En los últimos tiempos, como consecuencia de la nueva ley de la memoria histórica, se ha puesto de moda el Valle de los Caídos. En su origen un lugar para la reconciliación que, con el paso de los años y la nula visión histórica de algunos políticos, se ha convertido en un espacio para el enfrentamiento.

La Herzgruft, (cripta de corazones) está situada tras la capilla de Loreto de la Iglesia de los Agustinos de Viena. En ella se conservan 54 urnas con los corazones de varios miembros de la Casa de Habsburgo.

El nacionalismo catalán quedo influenciado por el Valle y los corazones, no en este orden. ¿Cómo? Cuando el día de Navidad de 1933, el conseller de cultura Bonaventura Gassol quiso seguir la tradición de los Habsburgo, la familia y varios políticos le hicieron caso. Por eso se decidió sacar el corazón del recién fallecido presidente Francesc Macià y conservarlo en una urna con formol.

La idea de Gassol era que, en la Iglesia Castrense de la Ciudadela, se conservaran los corazones de los presidentes de la Generalitat. Como que Macià era el primer presidente de esa institución, inauguraba la colección de corazones. Mientras preparaban la cripta donde se depositaría, para que no se perdiera, decidieron guardarlo en una caja fuerte existente en el Palacio de la Generalitat.

Cuando se dieron cuenta que perderían la guerra, Josep Tarradellas ante el temor que el “enemigo” saqueara la tumba de Macià, decidió trasladar el cadáver. Lo sacaron de su mausoleo, en secreto, y lo llevaron al panteón de los hermanos Callaso Gil. No tenían descendencia, con lo cual no sería utilizado y el cuerpo de Macià permanecería seguro. Por su parte, Tarradellas se marchó al exilio con la urna que conservaba el corazón en formol.

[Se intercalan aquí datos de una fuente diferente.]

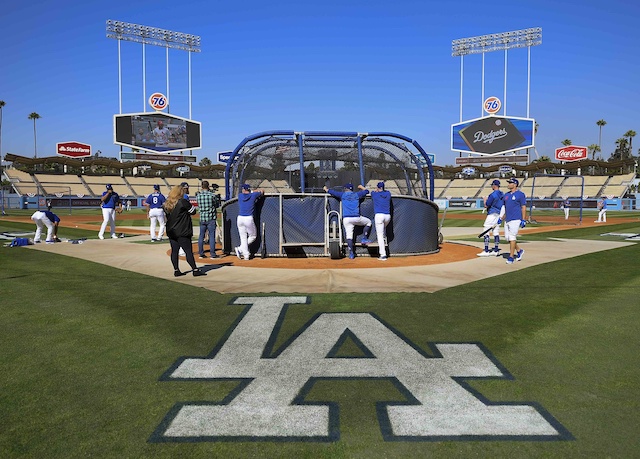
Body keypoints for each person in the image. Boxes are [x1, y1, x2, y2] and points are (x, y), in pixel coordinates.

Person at [163, 185, 206, 277]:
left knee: (174, 251)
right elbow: (193, 211)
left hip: (171, 231)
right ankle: (195, 269)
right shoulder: (183, 202)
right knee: (188, 251)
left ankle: (176, 270)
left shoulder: (167, 203)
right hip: (182, 230)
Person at [323, 183, 372, 259]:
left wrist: (326, 189)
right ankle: (364, 238)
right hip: (356, 217)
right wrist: (361, 187)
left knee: (349, 236)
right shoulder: (356, 194)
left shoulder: (342, 194)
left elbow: (332, 192)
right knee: (368, 222)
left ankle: (351, 253)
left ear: (345, 189)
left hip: (346, 218)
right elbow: (367, 191)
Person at [499, 178, 527, 265]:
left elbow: (523, 207)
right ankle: (519, 250)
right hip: (507, 219)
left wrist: (523, 219)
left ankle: (511, 257)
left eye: (510, 183)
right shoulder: (506, 195)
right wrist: (501, 218)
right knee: (508, 238)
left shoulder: (520, 195)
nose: (508, 184)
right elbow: (505, 208)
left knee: (512, 237)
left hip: (515, 219)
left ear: (515, 184)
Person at [235, 183, 264, 260]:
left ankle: (245, 254)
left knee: (243, 237)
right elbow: (262, 191)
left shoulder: (240, 195)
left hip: (240, 218)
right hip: (248, 218)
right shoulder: (253, 195)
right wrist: (252, 191)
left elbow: (246, 193)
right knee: (253, 236)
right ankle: (241, 250)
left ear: (243, 189)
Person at [478, 179, 504, 257]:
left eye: (492, 185)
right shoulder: (502, 194)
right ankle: (496, 250)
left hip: (492, 213)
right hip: (499, 214)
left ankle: (486, 250)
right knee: (496, 232)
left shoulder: (493, 195)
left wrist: (484, 200)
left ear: (494, 185)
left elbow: (487, 205)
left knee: (486, 230)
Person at [196, 180, 219, 259]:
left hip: (202, 217)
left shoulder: (198, 196)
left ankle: (201, 253)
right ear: (208, 186)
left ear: (202, 187)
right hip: (210, 217)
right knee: (211, 236)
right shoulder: (212, 195)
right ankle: (212, 254)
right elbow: (216, 205)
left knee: (201, 236)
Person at [370, 181, 392, 260]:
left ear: (378, 188)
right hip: (387, 216)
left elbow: (372, 192)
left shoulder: (375, 194)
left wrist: (376, 190)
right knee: (382, 232)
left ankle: (383, 255)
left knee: (380, 235)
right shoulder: (388, 194)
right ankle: (383, 246)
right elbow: (385, 192)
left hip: (379, 215)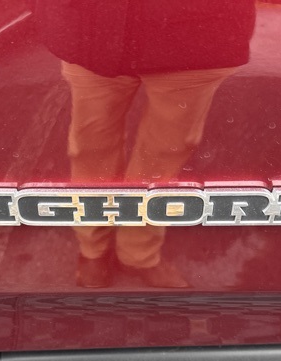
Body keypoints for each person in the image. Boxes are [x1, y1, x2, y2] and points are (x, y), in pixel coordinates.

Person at [37, 0, 257, 288]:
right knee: (91, 149)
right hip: (91, 31)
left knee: (165, 154)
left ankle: (138, 254)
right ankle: (93, 249)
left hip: (197, 37)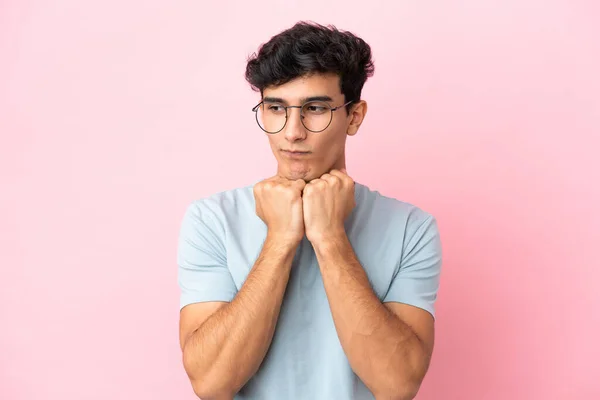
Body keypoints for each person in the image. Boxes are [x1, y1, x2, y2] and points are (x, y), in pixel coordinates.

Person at [177, 21, 442, 400]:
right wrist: (281, 239)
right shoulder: (211, 220)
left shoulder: (410, 228)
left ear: (354, 116)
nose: (292, 132)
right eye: (275, 108)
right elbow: (211, 384)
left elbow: (397, 385)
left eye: (315, 108)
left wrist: (330, 238)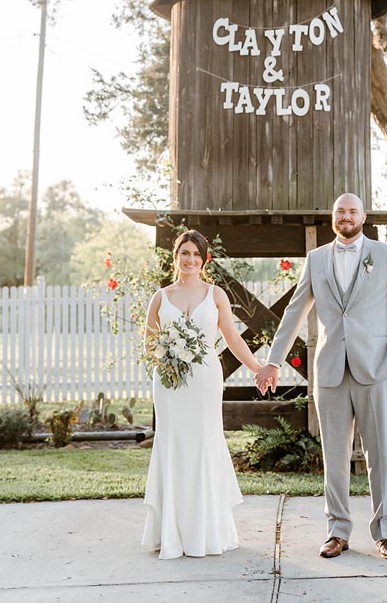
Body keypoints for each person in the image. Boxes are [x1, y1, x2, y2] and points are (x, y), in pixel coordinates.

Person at [256, 193, 387, 561]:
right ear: (333, 217)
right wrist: (273, 362)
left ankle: (386, 532)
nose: (346, 216)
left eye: (352, 211)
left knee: (379, 454)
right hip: (329, 370)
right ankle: (337, 531)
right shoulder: (316, 260)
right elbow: (293, 313)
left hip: (375, 369)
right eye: (340, 211)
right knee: (334, 456)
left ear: (364, 216)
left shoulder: (386, 255)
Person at [142, 229, 262, 559]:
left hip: (205, 380)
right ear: (175, 256)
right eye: (184, 253)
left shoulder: (216, 295)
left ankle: (206, 531)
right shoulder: (160, 297)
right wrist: (166, 358)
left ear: (205, 259)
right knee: (174, 443)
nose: (190, 259)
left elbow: (234, 340)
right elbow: (149, 343)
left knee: (203, 443)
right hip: (168, 383)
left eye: (196, 254)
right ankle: (171, 532)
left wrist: (258, 368)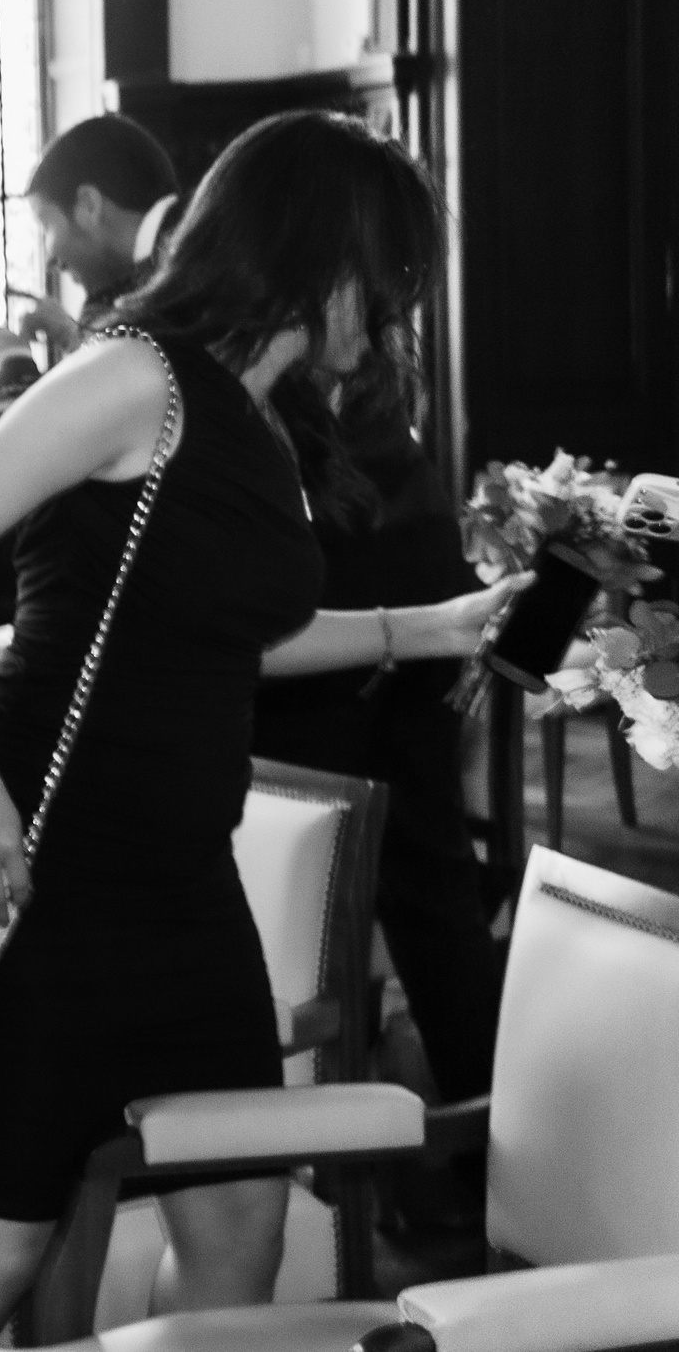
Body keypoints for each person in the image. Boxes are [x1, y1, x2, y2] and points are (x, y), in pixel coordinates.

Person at [0, 110, 526, 1352]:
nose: (389, 319)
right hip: (43, 880)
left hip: (180, 887)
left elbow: (227, 633)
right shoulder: (135, 377)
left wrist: (420, 629)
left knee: (238, 1226)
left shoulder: (255, 416)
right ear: (313, 258)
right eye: (379, 281)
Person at [252, 379, 505, 1110]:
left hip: (337, 603)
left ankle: (328, 1146)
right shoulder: (363, 366)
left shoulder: (260, 368)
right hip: (400, 573)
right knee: (425, 873)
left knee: (313, 887)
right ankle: (479, 1154)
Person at [14, 112, 182, 355]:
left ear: (89, 205)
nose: (52, 261)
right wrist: (68, 333)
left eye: (47, 225)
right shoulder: (174, 249)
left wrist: (13, 357)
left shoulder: (187, 270)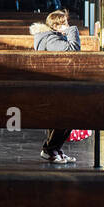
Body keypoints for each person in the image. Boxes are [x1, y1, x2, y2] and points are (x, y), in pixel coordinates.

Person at [30, 9, 82, 164]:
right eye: (65, 22)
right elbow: (73, 50)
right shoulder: (50, 39)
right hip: (54, 85)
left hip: (53, 85)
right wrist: (72, 30)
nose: (68, 25)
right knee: (66, 116)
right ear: (58, 25)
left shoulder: (49, 37)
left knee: (61, 117)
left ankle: (54, 149)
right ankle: (49, 150)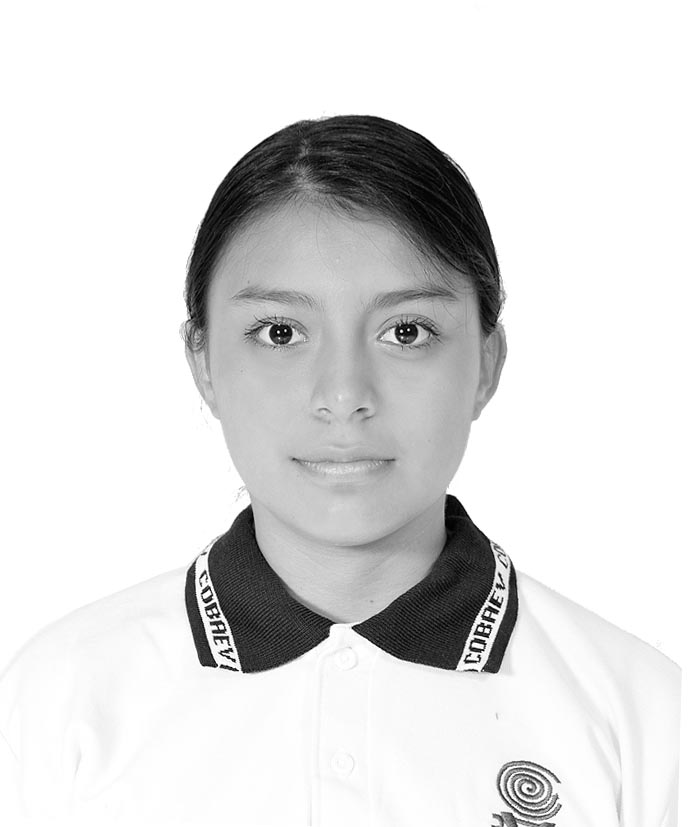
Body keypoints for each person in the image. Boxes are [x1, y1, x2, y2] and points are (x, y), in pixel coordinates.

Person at [0, 115, 680, 827]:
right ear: (202, 361)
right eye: (281, 332)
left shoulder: (641, 717)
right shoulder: (59, 705)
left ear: (487, 362)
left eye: (406, 332)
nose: (344, 394)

Pues bien, esto no ocurrió nunca. Fue una fantasía de Tarradellas o que no acataron las órdenes que dictó. Lo cierto es que todo el mundo pensaba que el cuerpo embalsamado de Macià estaba en el panteón de los hermanos Collaso Gil y que el mausoleo de los Macià estaba vacío. Se decidió trasladar el cadáver. Se abrió el panteón de los Collaso Gil y, sorpresa, ahí no estaba Macià. El 2 de octubre de 1979 se decidió abrir el mausoleo de la Macià. En el interior pudieron ver el ataúd con el cadáver, muy descompuesto, a pesar de haber sido embalsamado. Al lado del ataúd otra caja de en la que se conservaban las vísceras del difunto president. Teniendo en cuenta el alboroto, Tarradellas decidió devolver a la familia el corazón y olvidarse del Herzgruft catalanista.

La historia se puede ampliar y esta vez hablaremos del Valle. El mismo Tarradellas tenía la intención de construir un pequeño Valle de los Caídos. En la montaña del Montseny, en Santa María de Palautordera, en una finca llamada Font Martina, que es propiedad de la Diputación de Barcelona. Ahí Tarradellas quería construir un monumento funerario en el cual serían enterrados Francesc Macià, Lluís Companys, Pau Casals y quedaría una tumba libre que, en su momento, la ocuparía Tarradellas. El Valle de los Caídos catalán quedó en nada, en gran parte por el alboroto sobre el cuerpo de Macià y por lo surrealista del proyecto.